Sometimes your idea wins the day. Other times you play a part of the evolution of the final solution. In either case, it’s best to tap out respectfully when your idea isn’t used.
Leave your ego at the door.
Fall in love with your work. Be intimate with the details. But don’t get married to it.
Believing in what you are proposing doesn’t mean dying on that hill. The people that make the greatest difference are the ones that are humble enough to accept when their idea isn’t accepted.
Don’t let your identity and ego revolve around the success of pushing your point. Your value is far greater than your ability to win arguments and present ideas. If you’re too emotionally involved, chances are high your ideas are not grounded in objectivity. Detachment and a clear head are the fundamental tools for presenting strong ideas that are not only grounded in reality, but also most likely to succeed.
Get behind the team.
There comes a time when you gotta ship. That moment happens when the leader, and usually the majority of the team, says this is done. It’s as perfect as we can get it. This is your cue to own it. The final product belongs to the team. Be proud.
Once the team makes a decision, it’s time to validate the concept. This can come through a variety of methods (focus groups, research, interviews with impartial third parties). But you must fully embrace the new concept while you do your due diligence. Otherwise, you may influence your findings and lead the concept back to your idea – which could have vastly negative consequences if your idea isn’t the right solution for the client.
Leadership Requires Backbone
Moments before sitting down to write this blog (actually the inspiration for it), we had a long, passionate internal debate.
Coy, our CEO listened to Jon, our Creative Director, standing on a hill for something that he felt was too important to let go. It was intense.

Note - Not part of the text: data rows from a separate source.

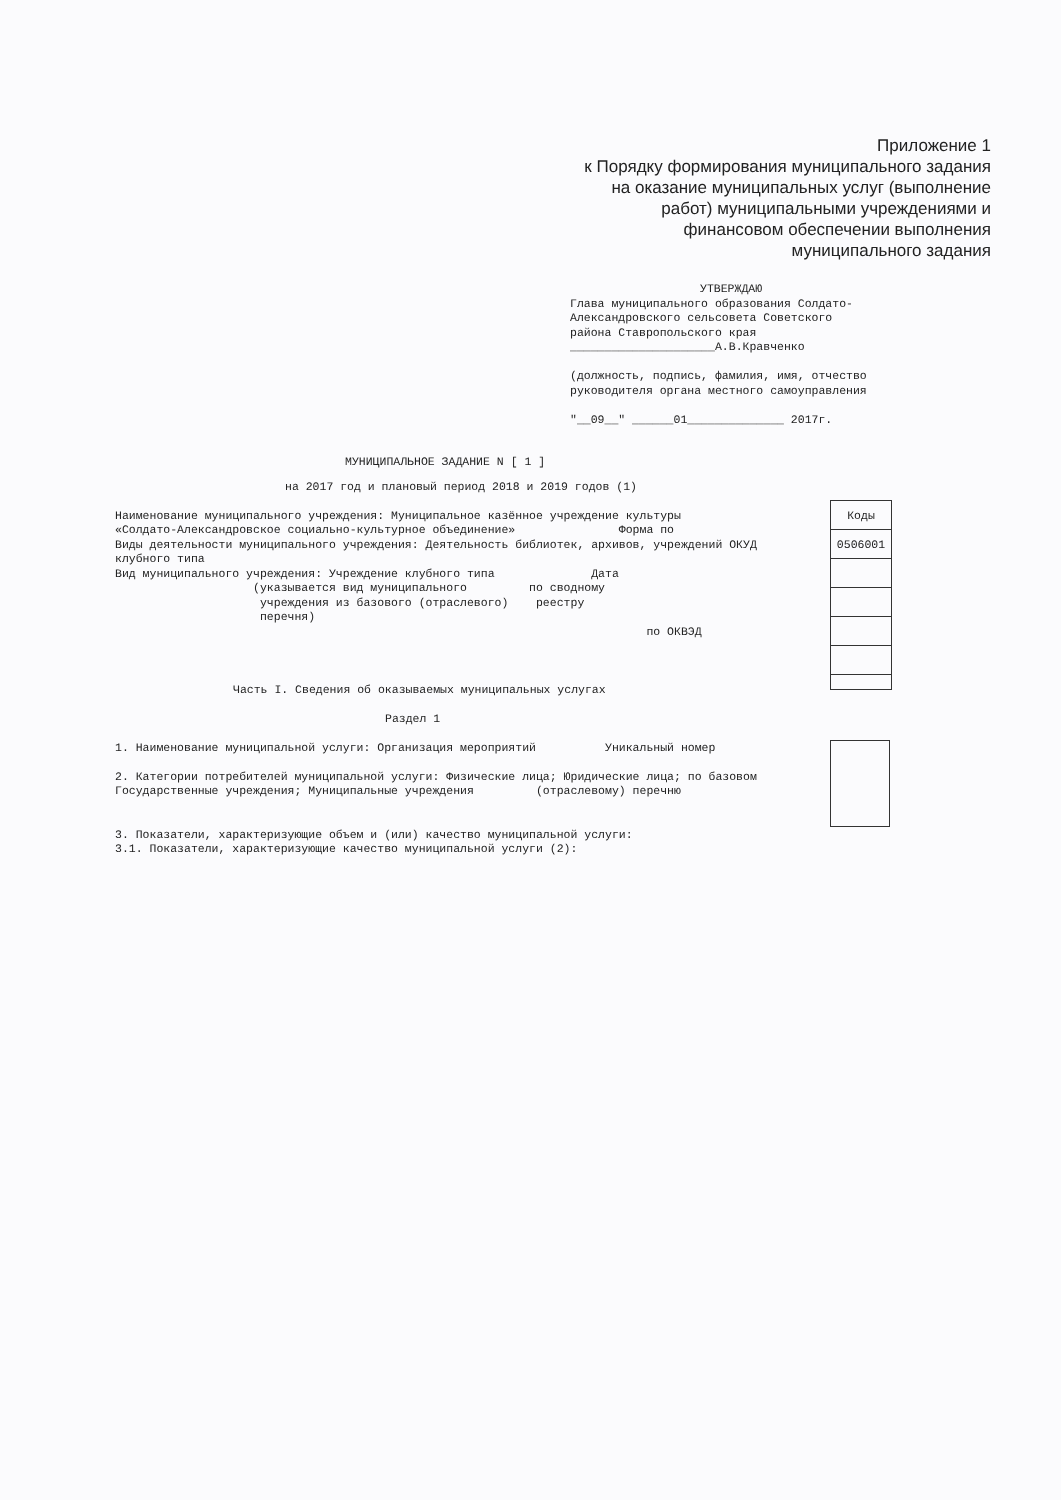Приложение 1
к Порядку формирования муниципального задания
на оказание муниципальных услуг (выполнение
работ) муниципальными учреждениями и
финансовом обеспечении выполнения
муниципального задания
УТВЕРЖДАЮ
Глава муниципального образования Солдато-
Александровского сельсовета Советского
района Ставропольского края
_____________________А.В.Кравченко
(должность, подпись, фамилия, имя, отчество
руководителя органа местного самоуправления
"__09__" ______01______________ 2017г.
МУНИЦИПАЛЬНОЕ ЗАДАНИЕ N [ 1 ]
на 2017 год и плановый период 2018 и 2019 годов (1)
Наименование муниципального учреждения: Муниципальное казённое учреждение культуры
«Солдато-Александровское социально-культурное объединение» Форма по
Виды деятельности муниципального учреждения: Деятельность библиотек, архивов, учреждений ОКУД
клубного типа
Вид муниципального учреждения: Учреждение клубного типа Дата
(указывается вид муниципального по сводному
учреждения из базового (отраслевого) реестру
перечня)
по ОКВЭД
Часть I. Сведения об оказываемых муниципальных услугах
Раздел 1
1. Наименование муниципальной услуги: Организация мероприятий Уникальный номер
2. Категории потребителей муниципальной услуги: Физические лица; Юридические лица; по базовом
Государственные учреждения; Муниципальные учреждения (отраслевому) перечню
3. Показатели, характеризующие объем и (или) качество муниципальной услуги:
3.1. Показатели, характеризующие качество муниципальной услуги (2):
| Коды |
| 0506001 |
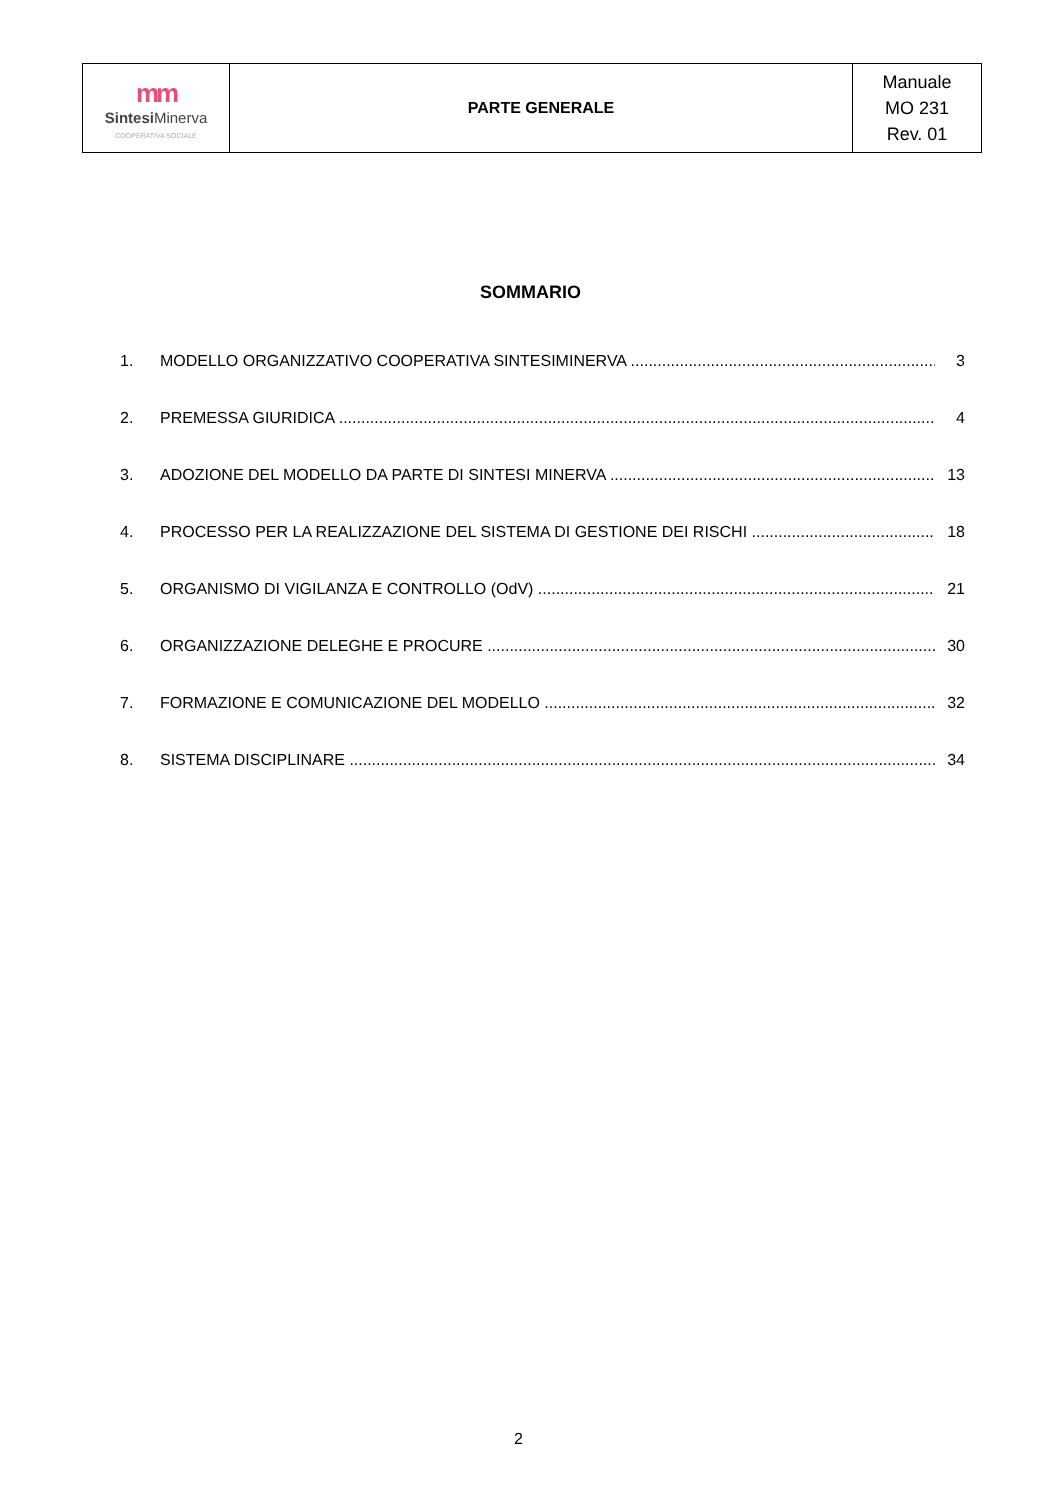| mm Sintesi Minerva COOPERATIVA SOCIALE | PARTE GENERALE | Manuale MO 231 Rev. 01 |
SOMMARIO
1. MODELLO ORGANIZZATIVO COOPERATIVA SINTESIMINERVA 3
2. PREMESSA GIURIDICA 4
3. ADOZIONE DEL MODELLO DA PARTE DI SINTESI MINERVA 13
4. PROCESSO PER LA REALIZZAZIONE DEL SISTEMA DI GESTIONE DEI RISCHI 18
5. ORGANISMO DI VIGILANZA E CONTROLLO (OdV) 21
6. ORGANIZZAZIONE DELEGHE E PROCURE 30
7. FORMAZIONE E COMUNICAZIONE DEL MODELLO 32
8. SISTEMA DISCIPLINARE 34
2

“That’s short term thinking!”
“We need to be smarter here!”
Back and forth, and on and on.
Coy not only puts up with this from his team, he encourages it. Why?
“Because somewhere between what I think is right, what Jon feels is original, what Paige’s data shows, and what Jordania’s experience dictates, is a much smarter person than me. It’s the collective brain that raises our performance as a team.”
It also produces better work for our clients.